### Work required
From the records below, pull each line that has "front".

───── Extracted entries

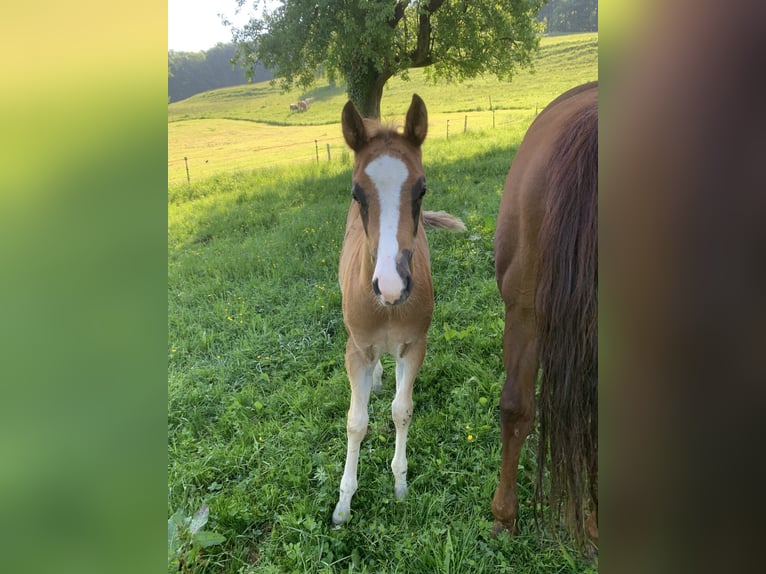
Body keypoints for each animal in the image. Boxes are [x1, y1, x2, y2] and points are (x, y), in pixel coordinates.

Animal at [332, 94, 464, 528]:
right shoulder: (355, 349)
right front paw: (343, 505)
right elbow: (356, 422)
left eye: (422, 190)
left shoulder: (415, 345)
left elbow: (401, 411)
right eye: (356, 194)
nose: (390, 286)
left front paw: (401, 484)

──────────
───── Extracted entries

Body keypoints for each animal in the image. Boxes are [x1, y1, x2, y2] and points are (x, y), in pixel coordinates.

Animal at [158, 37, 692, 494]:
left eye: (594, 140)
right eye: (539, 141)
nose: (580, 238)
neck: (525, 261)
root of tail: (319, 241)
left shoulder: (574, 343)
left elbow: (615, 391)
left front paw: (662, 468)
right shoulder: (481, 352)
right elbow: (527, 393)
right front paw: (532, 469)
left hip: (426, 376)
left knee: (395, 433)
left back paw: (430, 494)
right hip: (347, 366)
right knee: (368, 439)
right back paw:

──────────
───── Extracted entries

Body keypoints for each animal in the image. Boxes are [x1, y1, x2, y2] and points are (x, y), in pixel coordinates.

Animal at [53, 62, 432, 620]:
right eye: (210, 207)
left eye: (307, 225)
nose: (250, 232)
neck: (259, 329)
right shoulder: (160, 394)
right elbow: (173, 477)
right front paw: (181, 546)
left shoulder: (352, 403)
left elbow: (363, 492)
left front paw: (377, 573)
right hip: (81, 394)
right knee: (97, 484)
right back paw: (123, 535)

──────────

### Response to this exercise
right front paw: (343, 505)
left front paw: (401, 484)
left front paw: (662, 468)
right front paw: (532, 469)
right front paw: (181, 546)
left front paw: (377, 573)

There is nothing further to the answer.